## Problem statement
Pick up the mailing-list review of the memory tier patch after its last line and carry it forward.

**** Quoted passage

That was done based on feedback from Alistair 

https://lore.kernel.org/linux-mm/87h73iapg1.fsf@nvdebian.thelocal


> 
>> +{
>> +	int perf_level;
>> +	struct memory_tier *memtier;
>> +
>> +	mutex_lock(&memory_tier_lock);
>> +
>> +	memtier = __node_get_memory_tier(node);
>> +	if (!memtier) {
>> +		perf_level = node_devices[node]->perf_level;
>> +		memtier = find_create_memory_tier(perf_level);
>> +		node_set(node, memtier->nodelist);
>> +	}
>> +	mutex_unlock(&memory_tier_lock);
>> +}
>> +
>> +static void clear_node_memory_tier(int node)
>> +{
>> +	struct memory_tier *memtier;
>> +
>> +	mutex_lock(&memory_tier_lock);
>> +	memtier = __node_get_memory_tier(node);
>> +	if (memtier)
>> +		node_clear(node, memtier->nodelist);
> 
> When memtier->nodelist becomes empty, we need to free memtier?
> 
>> +	mutex_unlock(&memory_tier_lock);
>> +}
>> +
>> +/*
>> + * This runs whether reclaim-based migration is enabled or not,
>> + * which ensures that the user can turn reclaim-based migration
>> + * at any time without needing to recalculate migration targets.
>> + */
> 
> The comments doesn't apply here.
> 
>> +static int __meminit migrate_on_reclaim_callback(struct notifier_block *self,
>> +						 unsigned long action, void *_arg)
> 
> Now we are building memory tiers instead of working on demotion.  So I
> think we should rename the function to memtier_hotplug_callback().
> 
>> +{
>> +	struct memory_notify *arg = _arg;
>> +
>> +	/*
>> +	 * Only update the node migration order when a node is
>> +	 * changing status, like online->offline.
>> +	 */
>> +	if (arg->status_change_nid < 0)

********
**** Recorded data

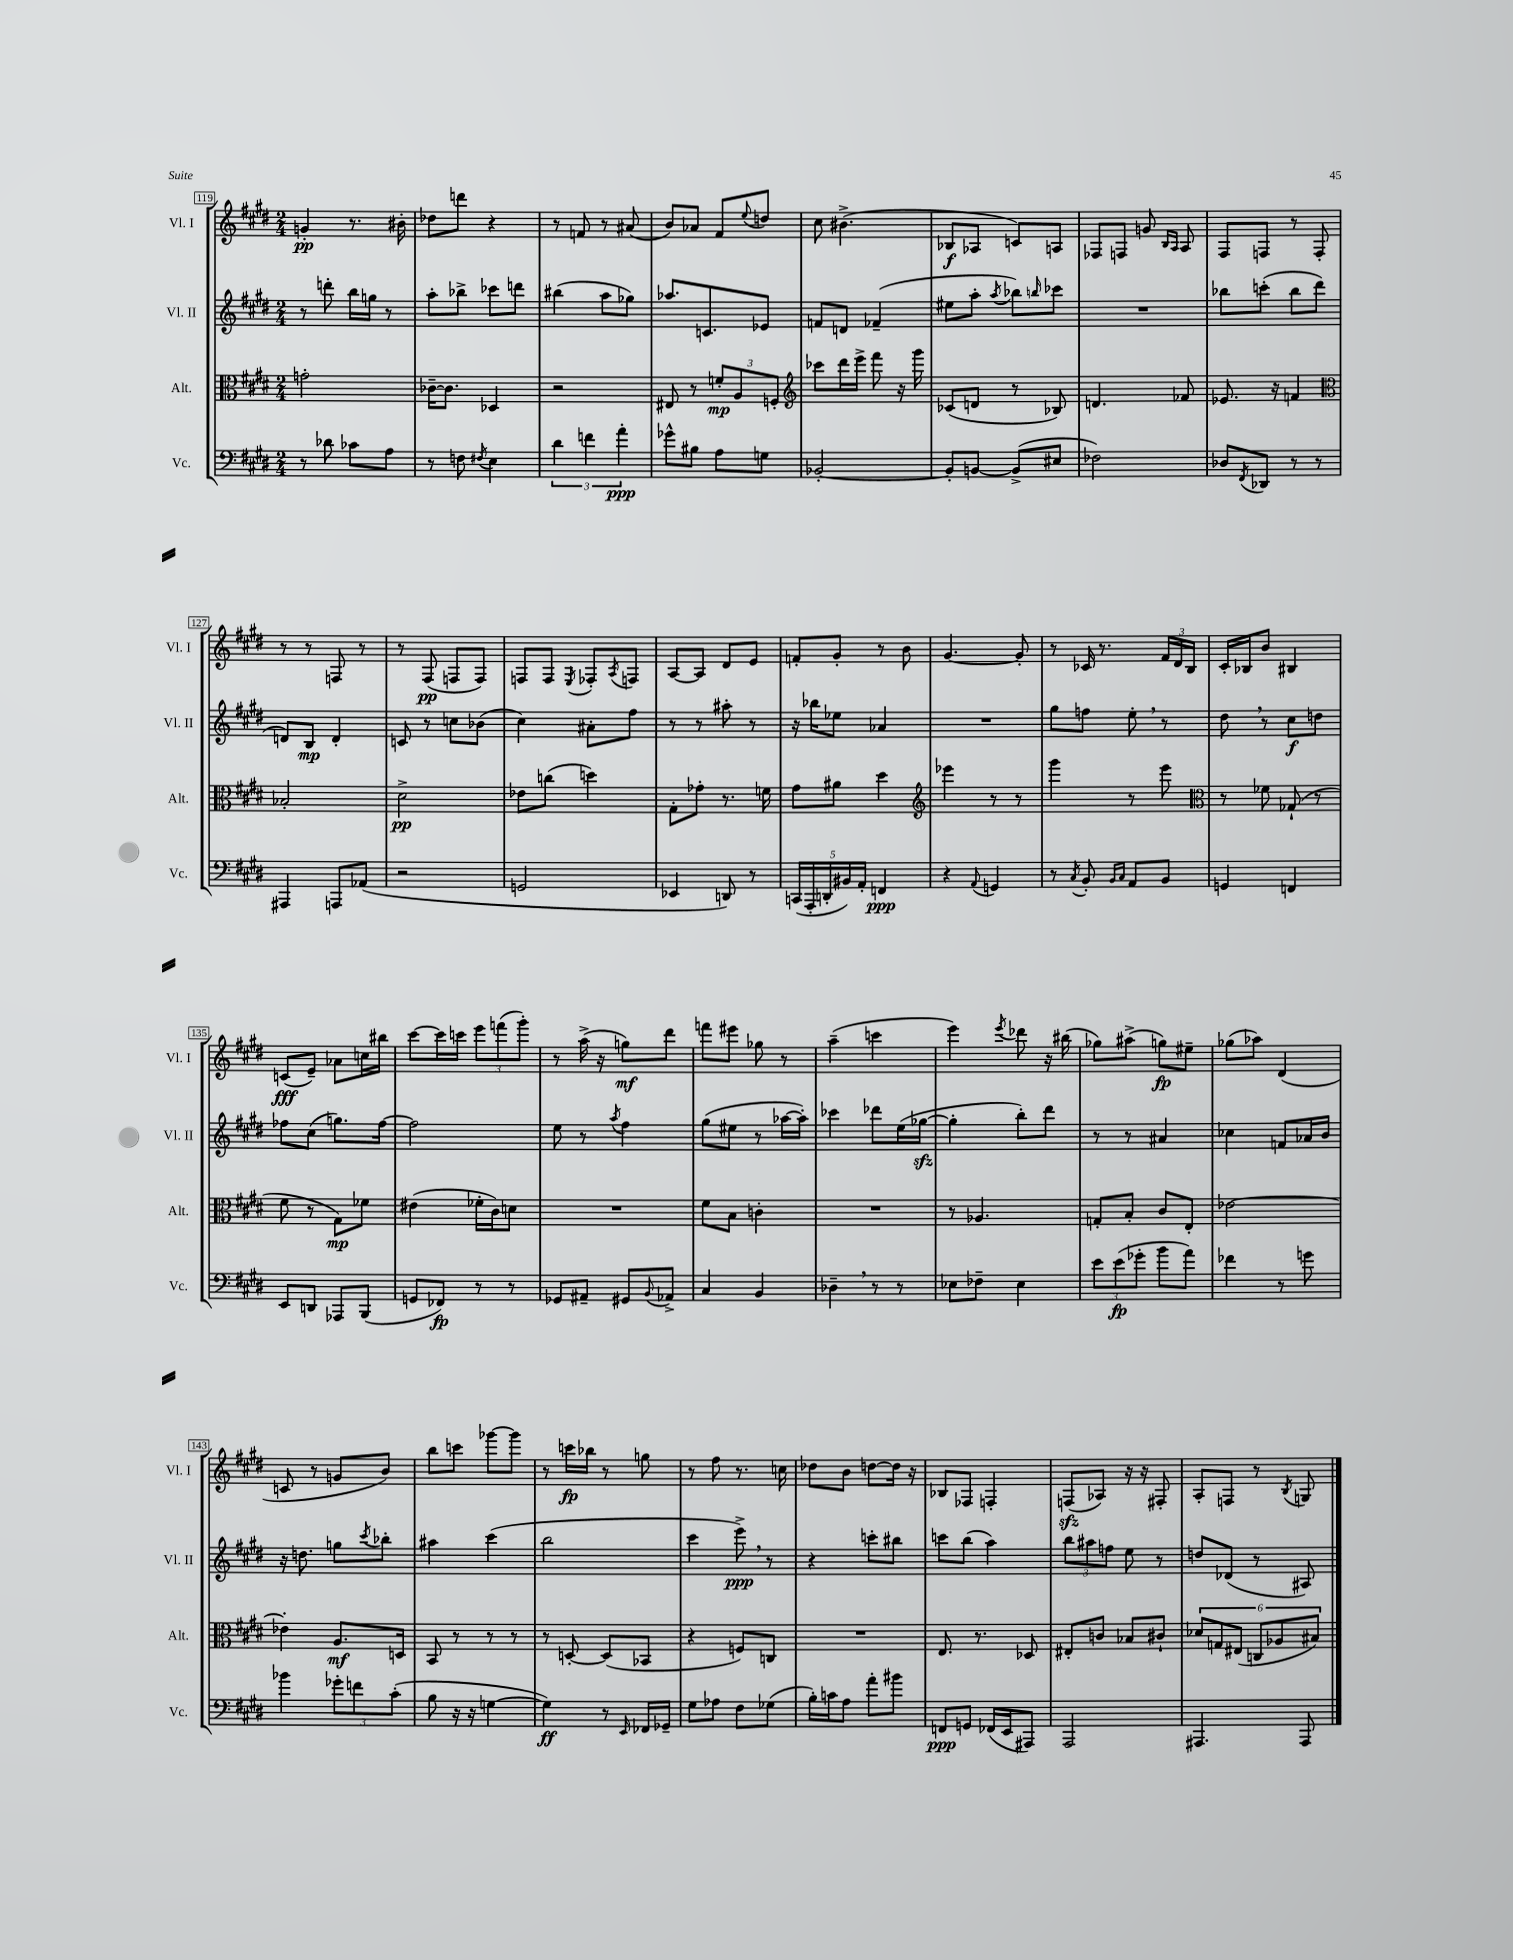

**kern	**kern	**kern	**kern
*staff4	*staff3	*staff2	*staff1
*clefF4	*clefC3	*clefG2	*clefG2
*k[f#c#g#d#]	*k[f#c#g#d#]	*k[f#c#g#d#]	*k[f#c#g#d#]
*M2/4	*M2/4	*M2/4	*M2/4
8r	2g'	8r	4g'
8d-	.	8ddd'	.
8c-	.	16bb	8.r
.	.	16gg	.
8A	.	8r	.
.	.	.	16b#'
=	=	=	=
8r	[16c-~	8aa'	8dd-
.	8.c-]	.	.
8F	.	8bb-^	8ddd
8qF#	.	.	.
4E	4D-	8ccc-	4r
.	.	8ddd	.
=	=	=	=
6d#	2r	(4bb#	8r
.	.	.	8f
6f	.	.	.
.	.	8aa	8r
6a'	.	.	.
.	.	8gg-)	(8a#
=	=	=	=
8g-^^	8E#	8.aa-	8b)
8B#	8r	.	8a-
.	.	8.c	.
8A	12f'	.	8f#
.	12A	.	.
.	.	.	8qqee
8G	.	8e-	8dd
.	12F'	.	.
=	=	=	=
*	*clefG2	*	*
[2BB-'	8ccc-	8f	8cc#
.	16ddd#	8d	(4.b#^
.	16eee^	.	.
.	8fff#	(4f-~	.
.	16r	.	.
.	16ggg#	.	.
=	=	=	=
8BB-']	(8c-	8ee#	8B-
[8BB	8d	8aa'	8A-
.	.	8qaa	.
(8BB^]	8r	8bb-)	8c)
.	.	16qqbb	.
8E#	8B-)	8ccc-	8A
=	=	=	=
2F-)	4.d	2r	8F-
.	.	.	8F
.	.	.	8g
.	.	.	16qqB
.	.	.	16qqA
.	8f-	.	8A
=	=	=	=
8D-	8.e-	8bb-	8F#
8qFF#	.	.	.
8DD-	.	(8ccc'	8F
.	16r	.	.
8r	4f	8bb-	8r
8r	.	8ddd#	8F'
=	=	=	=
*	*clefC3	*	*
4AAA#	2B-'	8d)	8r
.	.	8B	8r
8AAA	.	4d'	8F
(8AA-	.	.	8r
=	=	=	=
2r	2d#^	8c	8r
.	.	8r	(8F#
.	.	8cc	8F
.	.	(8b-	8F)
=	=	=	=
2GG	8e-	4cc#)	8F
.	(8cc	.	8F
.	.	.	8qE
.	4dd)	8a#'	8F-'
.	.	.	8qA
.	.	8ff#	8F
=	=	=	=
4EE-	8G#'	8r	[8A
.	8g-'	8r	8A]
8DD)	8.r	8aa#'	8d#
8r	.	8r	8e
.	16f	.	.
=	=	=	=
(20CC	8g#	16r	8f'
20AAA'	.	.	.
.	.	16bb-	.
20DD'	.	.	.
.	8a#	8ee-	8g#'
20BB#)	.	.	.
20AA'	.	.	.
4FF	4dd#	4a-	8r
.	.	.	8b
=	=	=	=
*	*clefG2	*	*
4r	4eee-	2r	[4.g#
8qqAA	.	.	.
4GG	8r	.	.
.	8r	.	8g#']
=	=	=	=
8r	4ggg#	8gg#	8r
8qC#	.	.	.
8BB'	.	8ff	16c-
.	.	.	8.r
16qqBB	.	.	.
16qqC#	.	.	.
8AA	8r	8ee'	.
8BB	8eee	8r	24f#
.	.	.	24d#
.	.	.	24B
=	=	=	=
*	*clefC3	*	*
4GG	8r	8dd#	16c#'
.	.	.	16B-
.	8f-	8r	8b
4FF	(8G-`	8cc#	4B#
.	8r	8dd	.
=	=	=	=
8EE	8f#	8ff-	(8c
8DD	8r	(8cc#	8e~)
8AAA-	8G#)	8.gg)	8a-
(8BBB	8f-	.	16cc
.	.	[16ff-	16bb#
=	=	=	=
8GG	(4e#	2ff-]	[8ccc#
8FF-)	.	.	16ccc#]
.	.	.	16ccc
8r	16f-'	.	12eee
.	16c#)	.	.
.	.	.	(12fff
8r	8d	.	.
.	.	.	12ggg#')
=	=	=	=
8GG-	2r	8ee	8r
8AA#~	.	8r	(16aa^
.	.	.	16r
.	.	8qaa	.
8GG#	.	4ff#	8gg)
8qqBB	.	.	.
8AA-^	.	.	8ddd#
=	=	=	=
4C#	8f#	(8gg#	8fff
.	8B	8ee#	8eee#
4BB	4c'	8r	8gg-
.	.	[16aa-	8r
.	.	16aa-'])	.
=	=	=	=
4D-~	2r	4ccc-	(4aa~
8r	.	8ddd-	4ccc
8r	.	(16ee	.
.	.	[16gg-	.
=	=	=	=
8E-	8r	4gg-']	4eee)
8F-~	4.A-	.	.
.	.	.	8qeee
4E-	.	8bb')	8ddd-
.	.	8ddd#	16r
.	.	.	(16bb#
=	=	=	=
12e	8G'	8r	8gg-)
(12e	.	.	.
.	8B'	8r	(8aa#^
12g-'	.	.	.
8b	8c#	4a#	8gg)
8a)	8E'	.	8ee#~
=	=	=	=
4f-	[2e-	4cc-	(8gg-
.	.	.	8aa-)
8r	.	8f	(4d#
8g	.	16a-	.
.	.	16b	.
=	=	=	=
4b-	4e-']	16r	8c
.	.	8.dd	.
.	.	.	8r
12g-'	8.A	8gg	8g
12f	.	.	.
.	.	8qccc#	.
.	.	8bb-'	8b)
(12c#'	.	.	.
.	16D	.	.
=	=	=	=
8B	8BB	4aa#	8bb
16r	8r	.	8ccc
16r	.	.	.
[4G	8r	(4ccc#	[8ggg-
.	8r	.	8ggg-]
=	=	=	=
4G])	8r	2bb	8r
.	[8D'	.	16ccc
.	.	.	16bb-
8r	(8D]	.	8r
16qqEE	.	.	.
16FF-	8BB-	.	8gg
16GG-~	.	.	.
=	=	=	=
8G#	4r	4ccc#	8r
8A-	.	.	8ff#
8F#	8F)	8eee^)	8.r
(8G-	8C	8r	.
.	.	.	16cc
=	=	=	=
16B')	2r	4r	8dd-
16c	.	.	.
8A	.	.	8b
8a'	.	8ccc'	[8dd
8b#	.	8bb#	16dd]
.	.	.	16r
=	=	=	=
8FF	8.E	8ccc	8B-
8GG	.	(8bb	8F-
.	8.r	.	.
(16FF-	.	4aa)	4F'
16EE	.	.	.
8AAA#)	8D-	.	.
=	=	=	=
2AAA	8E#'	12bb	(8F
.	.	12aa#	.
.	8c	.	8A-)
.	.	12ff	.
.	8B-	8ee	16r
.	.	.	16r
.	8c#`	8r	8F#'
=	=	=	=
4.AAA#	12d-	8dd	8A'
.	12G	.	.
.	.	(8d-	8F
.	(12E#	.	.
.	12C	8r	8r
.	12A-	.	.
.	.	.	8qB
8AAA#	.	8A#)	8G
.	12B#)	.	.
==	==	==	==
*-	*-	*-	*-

********

## Written reply
>> +		return notifier_from_errno(0);
>> +
>> +	switch (action) {
>> +	case MEM_OFFLINE:
>> +		clear_node_memory_tier(arg->status_change_nid);
>> +		break;
>> +	case MEM_ONLINE:
>> +		init_node_memory_tier(arg->status_change_nid);
>> +		break;
>> +	}
>> +
>> +	return notifier_from_errno(0);
>> +}
>> +
>> +static void __init migrate_on_reclaim_init(void)
>> +{
>> +	hotplug_memory_notifier(migrate_on_reclaim_callback, MEMTIER_HOTPLUG_PRIO);
>> +}
> 
> I suggest to call hotplug_memory_notifier() in memory_tier_init()
> directly.  We are not working on demotion here.
> 
>> +
>>  static int __init memory_tier_init(void)
>>  {
>>  	int node;
>> @@ -96,6 +169,8 @@ static int __init memory_tier_init(void)
>>  			node_property->perf_level = default_memtier_perf_level;
>>  	}
>>  	mutex_unlock(&memory_tier_lock);
>> +
>> +	migrate_on_reclaim_init();
>>  	return 0;
>>  }
>>  subsys_initcall(memory_tier_init);
> 
> Best Regards,
> Huang, Ying


Will update the patch in next iteration to take care of other feedback.

Thanks
-aneesh
Huang, Ying July 27, 2022, 1:53 a.m. UTC | #3
Aneesh Kumar K V <aneesh.kumar@linux.ibm.com> writes:

> On 7/26/22 9:33 AM, Huang, Ying wrote:
>> "Aneesh Kumar K.V" <aneesh.kumar@linux.ibm.com> writes:
>> 
>>> If the new NUMA node onlined doesn't have a performance level assigned,
>>> the kernel adds the NUMA node to default memory tier.
>>>
>>> Signed-off-by: Aneesh Kumar K.V <aneesh.kumar@linux.ibm.com>
>>> ---
>>>  include/linux/memory-tiers.h |  1 +
>>>  mm/memory-tiers.c            | 75 ++++++++++++++++++++++++++++++++++++
>>>  2 files changed, 76 insertions(+)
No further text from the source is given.